■ **HOW TO COMPLETE THIS TASK**: In the records below, some lines contain the word "пациентов". Copy each of them.

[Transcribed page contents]
§ §
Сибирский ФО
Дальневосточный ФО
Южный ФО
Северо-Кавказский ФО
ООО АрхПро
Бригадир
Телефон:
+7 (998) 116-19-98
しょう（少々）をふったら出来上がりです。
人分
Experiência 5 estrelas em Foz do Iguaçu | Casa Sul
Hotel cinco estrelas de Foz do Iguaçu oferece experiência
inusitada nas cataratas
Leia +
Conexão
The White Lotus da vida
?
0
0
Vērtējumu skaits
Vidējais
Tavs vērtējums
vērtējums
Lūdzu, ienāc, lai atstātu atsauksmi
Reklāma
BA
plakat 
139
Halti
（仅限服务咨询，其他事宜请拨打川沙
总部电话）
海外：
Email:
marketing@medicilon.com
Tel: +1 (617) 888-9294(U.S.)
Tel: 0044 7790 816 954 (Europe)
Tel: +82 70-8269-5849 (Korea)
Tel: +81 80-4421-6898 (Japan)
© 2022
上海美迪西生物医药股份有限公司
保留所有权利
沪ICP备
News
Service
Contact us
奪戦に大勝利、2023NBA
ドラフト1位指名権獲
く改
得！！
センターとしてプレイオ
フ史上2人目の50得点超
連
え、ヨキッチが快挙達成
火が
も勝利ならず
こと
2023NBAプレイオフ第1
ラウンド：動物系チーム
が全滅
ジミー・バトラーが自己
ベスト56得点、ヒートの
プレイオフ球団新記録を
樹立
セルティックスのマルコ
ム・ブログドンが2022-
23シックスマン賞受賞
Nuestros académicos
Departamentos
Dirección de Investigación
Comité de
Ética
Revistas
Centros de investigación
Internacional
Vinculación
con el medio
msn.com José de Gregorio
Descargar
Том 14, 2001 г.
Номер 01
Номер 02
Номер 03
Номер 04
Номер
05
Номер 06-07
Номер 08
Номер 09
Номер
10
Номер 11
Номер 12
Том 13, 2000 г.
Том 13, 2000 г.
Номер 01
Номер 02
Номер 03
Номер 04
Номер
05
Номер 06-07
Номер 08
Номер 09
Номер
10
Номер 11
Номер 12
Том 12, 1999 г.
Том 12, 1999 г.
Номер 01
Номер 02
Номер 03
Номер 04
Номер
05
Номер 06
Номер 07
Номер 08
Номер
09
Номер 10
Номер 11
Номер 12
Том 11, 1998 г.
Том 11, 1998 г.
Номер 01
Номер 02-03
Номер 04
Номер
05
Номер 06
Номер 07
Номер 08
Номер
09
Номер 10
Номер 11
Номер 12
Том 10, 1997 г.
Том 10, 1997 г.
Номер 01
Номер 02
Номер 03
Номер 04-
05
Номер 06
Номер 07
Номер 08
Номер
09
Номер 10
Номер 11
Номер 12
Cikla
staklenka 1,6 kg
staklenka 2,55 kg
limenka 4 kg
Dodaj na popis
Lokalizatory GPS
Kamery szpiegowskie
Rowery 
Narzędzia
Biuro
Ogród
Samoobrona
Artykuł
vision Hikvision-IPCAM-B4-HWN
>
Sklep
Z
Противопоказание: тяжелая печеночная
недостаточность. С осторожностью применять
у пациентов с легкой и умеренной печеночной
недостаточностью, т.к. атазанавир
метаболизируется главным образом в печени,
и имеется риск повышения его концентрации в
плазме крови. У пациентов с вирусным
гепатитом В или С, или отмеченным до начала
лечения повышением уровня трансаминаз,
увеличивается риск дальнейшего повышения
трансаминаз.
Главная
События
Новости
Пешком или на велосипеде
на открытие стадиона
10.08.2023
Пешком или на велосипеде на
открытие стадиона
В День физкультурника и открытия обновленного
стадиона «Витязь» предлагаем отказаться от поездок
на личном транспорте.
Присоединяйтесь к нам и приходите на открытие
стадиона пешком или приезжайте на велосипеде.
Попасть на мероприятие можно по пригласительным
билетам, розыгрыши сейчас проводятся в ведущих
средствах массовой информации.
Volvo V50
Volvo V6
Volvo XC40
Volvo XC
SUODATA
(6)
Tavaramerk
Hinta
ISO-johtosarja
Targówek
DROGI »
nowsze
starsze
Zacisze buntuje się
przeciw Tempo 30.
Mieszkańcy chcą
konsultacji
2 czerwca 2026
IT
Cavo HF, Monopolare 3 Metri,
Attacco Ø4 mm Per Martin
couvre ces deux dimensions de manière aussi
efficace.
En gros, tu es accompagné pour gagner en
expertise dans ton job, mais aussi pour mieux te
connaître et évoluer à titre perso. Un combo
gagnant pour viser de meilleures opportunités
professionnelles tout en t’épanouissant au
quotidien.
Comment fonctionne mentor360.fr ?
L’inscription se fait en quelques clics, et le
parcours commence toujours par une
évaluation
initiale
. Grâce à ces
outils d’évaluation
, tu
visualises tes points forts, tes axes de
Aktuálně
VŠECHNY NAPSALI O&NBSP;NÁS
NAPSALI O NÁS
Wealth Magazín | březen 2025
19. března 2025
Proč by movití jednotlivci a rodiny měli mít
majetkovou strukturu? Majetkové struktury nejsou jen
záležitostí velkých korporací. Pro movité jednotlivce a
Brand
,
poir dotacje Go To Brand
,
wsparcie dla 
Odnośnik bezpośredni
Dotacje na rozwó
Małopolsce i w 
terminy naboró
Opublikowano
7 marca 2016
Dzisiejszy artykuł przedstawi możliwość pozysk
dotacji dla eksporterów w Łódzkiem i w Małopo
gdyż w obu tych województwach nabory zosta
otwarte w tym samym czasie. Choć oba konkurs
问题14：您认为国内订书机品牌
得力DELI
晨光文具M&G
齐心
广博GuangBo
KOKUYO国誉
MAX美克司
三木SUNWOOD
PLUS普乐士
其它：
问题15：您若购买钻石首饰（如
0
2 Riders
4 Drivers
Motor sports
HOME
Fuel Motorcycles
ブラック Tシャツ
§ §
■ **RESPONSE TO THIS EXERCISE**:
у пациентов с легкой и умеренной печеночной
плазме крови. У пациентов с вирусным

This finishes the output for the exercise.